Decide whether each statement agrees with the blog post about Vyvanse and binge eating disorder, answering yes or no and quoting the deciding words of the post: 1. According to the newspaper article it describes, Shire gave $100K to the Binge Eating Disorder Association last year. 2. Vyvanse is indicated for weight loss. 3. The company website BingeEatingDisorder.com mentions Vyvanse.

DOCUMENT PASSAGE
-=-=-=-=-

Welcome to my blog, a place to explore and learn about the experience of running a psychiatric practice. I post about things that I find useful to know or think about. So, enjoy, and let me know what you think.

Sunday, March 1, 2015

Father Disappoints Again

Here's a link to an article from a couple days ago in the NYTimes, about Vyvanse for Binge Eating Disorder (BED).

The article claims that Shire promoted awareness of the "relatively rare" Binge Eating Disorder, including giving $100K to the Binge Eating Disorder Association last year, before finally marketing Vyvanse to treat the disorder.

It also claims the FDA should have been more cautious about approving a drug with a high potential for abuse.

In addition, it points to the fact that, "Shire appeared to be following a familiar drug industry playbook by promoting awareness of a disorder, in this case binge eating, before more directly marketing its treatment. A company website, BingeEatingDisorder.com, makes no mention of Vyvanse but provides detailed information about how to talk about the disorder with a doctor, including a printable symptom checklist and sample opening lines to start the conversation. The site also tells patients “don’t give up” if a doctor initially resists."

Here are the recommendations for speaking to ones doctor about BED:

So here are some of my thoughts:

Shire is sleazy. It already paid $56.5 million to settle federal charges for improperly promoting drugs. And $56.5 million is nothing to a drug company.

The NYTimes is sensationalist, and conveniently points a finger at the FDA. Seriously, Vyvanse was already FDA approved for ADHD, so it didn't suddenly become unsafe, or more prone to abuse than it already was.

The first labeling change was on January 30th. It looks like this:

The label from November of 2014 only includes an indication for ADHD. Also note, Vyvanse is only approved for Moderate to Severe BED, and NOT indicated for weight loss. There's also a warning about abuse:

It bothers me that the Times is intent on pointing to the FDA. The FDA has a job to do, and sometimes it screws up, but I think we often attribute almost magical powers to it. Stepping away from the fact that the F stands for "food", and that it's a pretty big responsibility to oversee all the drugs AND foodstuffs in the country, so of course there are going to be mistakes, and stepping away from the fact that any large organization is going to have some graft, the FDA's job is just its job. Companies that want a drug approved have to submit applications, run studies, prove safety, and prove efficacy against placebo, but that's it. Sure, there is a fast track program that was legislated into effect by the ACT UP movement, and it's sometimes abused, but it exists for a good reason.

I'm not trying to defend the FDA. I just don't think it needs to be defended. It's not its job to determine the morality of a drug with potential for abuse, and it's not its job to determine the validity of a diagnosis. And it's not its job to make decisions for physicians about their prescribing practices, or for patients about how and whether they abuse their medications.

We never really lose the wish for an omnipotent parent who will have the wisdom and ability to protect us from harm, both from without and within. And we continue to be disappointed when we don't find that parent where we expect to.

-=-=-=-=-

(Dataset entries)
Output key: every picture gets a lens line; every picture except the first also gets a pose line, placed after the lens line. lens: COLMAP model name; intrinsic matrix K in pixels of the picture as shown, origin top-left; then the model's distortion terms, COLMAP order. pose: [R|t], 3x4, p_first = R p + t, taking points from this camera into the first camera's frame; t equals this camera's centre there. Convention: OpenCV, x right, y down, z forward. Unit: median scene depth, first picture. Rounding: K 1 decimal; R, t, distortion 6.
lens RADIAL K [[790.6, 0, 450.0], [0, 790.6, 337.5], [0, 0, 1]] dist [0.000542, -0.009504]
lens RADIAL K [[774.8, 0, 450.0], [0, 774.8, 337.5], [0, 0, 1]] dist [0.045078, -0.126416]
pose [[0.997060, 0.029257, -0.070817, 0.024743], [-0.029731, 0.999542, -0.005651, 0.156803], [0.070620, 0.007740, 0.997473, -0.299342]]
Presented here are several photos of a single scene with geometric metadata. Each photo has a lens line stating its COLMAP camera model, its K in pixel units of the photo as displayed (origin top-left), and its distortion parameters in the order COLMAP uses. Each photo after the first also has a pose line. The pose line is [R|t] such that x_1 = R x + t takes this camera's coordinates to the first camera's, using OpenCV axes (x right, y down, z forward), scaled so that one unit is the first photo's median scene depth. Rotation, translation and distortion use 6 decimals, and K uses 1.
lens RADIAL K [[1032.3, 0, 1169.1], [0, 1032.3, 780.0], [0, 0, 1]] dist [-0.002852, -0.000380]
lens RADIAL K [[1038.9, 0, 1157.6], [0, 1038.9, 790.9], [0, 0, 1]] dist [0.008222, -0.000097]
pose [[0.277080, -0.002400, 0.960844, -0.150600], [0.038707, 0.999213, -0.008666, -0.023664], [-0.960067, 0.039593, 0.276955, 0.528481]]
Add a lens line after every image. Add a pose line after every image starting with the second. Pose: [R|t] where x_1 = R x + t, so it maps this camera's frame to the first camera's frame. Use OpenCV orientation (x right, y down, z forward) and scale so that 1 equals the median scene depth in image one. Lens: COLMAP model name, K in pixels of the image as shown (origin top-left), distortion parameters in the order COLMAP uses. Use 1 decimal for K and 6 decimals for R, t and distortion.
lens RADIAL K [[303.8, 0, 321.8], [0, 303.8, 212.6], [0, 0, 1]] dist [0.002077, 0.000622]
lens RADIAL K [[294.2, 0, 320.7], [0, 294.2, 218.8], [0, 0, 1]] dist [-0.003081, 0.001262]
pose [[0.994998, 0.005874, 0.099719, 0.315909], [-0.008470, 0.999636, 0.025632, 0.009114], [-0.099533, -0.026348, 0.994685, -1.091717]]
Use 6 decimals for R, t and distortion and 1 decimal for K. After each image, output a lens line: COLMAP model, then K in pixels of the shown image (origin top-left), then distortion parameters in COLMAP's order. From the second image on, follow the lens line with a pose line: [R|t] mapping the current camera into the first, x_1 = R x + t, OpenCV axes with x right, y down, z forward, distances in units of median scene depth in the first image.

-=-=-=-=-

ANSWER TO THIS EXERCISE
1. Yes: "including giving $100K to the Binge Eating Disorder Association last year"
2. No: "NOT indicated for weight loss"
3. No: "makes no mention of Vyvanse"